Taiwan urges WHO to defy China, let it join key meeting

Bloomberg

Taiwan urged the World Health Organization (WHO) to allow it to rejoin a key global health assembly later this month despite objections from China, as Taipei pushes for more inclusion in international bodies.
Taiwan needs a seat at the WHO’s annual decision-making meeting, the World Health Assembly (WHA), on May 18 to allow it access to firsthand information about the spread of the coronavirus pandemic, health minister Chen Shih-chung said at a briefing in Taipei on Wednesday.
“The WHO continues to exclude Taiwan’s participation only because of political pressure from China, ignoring the health and welfare of people around the world,” Chen said. “We look forward to being allowed to participate in this
assembly,” he added. “We believe the WHO and the WHA should assume the mantel of world health leaders, and only when they do that will the world progress.”
Taiwan’s successful handling of the outbreak — and rising global concern about China’s initial response to it — has led to a groundswell of support for the island’s participation in this month’s assembly. The US
has publicly backed Taiwan’s
inclusion and, according to a Fox News report is seeking
support from major European nations too.
Earlier this week, a WHO lawyer said the organisation was unable to agree to Taiwan’s request for participation as the United Nations had decided in 1971 that Beijing was the sole representative of China, including Taiwan. China sees the island as a province.
“Things are always changing,” Chen said. “Don’t say we can’t change a decision made 49 years ago. As long as it is reasonable, we can change any decision we’ve made in recent years.”
Beijing granted Taiwan a brief period of access to WHA meetings as an observer between 2009 and 2016 after then-
President Ma Ying-jeou, who accepted the negotiating framework that both sides were part of “one China.”

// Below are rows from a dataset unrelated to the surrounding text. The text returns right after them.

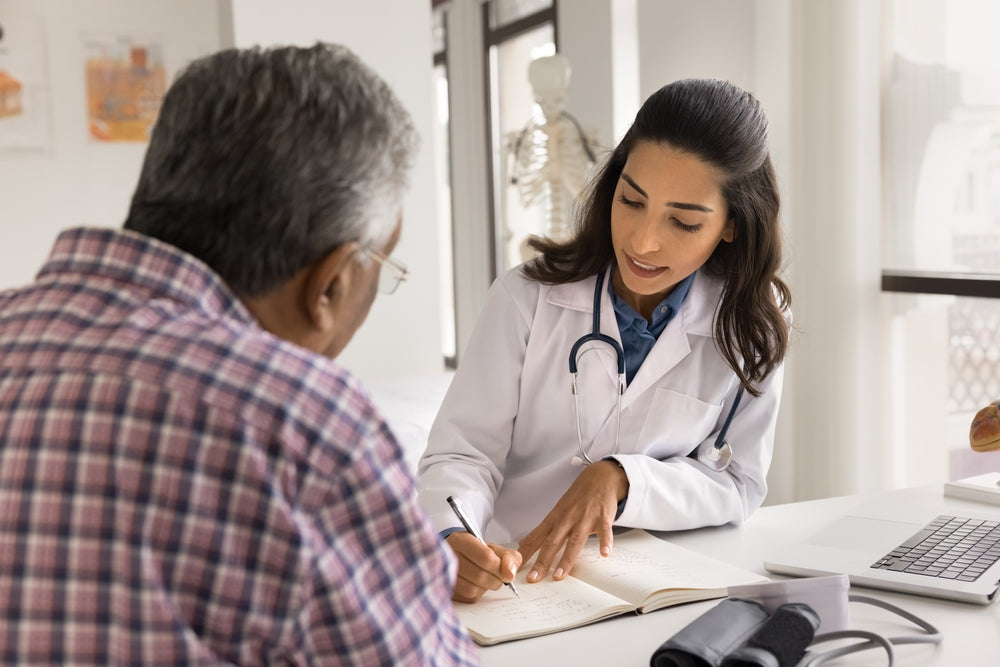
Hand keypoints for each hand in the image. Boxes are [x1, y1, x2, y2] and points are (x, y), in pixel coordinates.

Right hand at [446, 531, 521, 602]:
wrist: (459, 556)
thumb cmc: (478, 552)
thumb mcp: (495, 548)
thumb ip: (509, 557)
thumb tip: (510, 575)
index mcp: (461, 541)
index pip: (486, 557)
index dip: (500, 568)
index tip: (506, 572)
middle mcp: (448, 556)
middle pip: (480, 576)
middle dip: (495, 579)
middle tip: (498, 576)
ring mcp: (444, 574)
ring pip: (473, 589)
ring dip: (486, 587)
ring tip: (486, 578)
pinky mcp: (447, 589)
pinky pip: (468, 597)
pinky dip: (478, 593)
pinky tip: (476, 584)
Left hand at [517, 459, 628, 582]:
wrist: (599, 477)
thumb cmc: (578, 497)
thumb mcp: (557, 511)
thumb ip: (543, 530)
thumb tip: (524, 544)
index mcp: (555, 519)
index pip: (536, 538)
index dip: (525, 554)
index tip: (515, 568)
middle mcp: (567, 519)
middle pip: (552, 542)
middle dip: (542, 561)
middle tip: (533, 578)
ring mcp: (585, 518)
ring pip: (574, 541)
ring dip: (566, 559)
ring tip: (560, 575)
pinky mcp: (602, 517)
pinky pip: (604, 531)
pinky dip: (605, 542)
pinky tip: (604, 553)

But that arrangement came to an end when current president Tsai Ing-wen came into power and refused to accept the “one-China” premise, stating instead that the island was a sovereign, independent nation. Beijing subsequently withdrew its permission for Taiwan’s participation in the meetings.
China — which has repeated its support for the WHO in recent weeks even as US President Donald Trump said he would halt its funding — sees the attempts by Tsai’s ruling Democratic Progressive Party to join the WHA as a separatist act.
China’s foreign ministry on Wednesday said the DPP had been “making political manipulations under the pretext of the pandemic to hype up Taiwan’s participation in the WHO and its annual assembly.”
“Their real intention is to seek independence and we firmly
oppose that. Their attempt will never succeed,” ministry spokeswoman Hua Chunying told reporters in Beijing.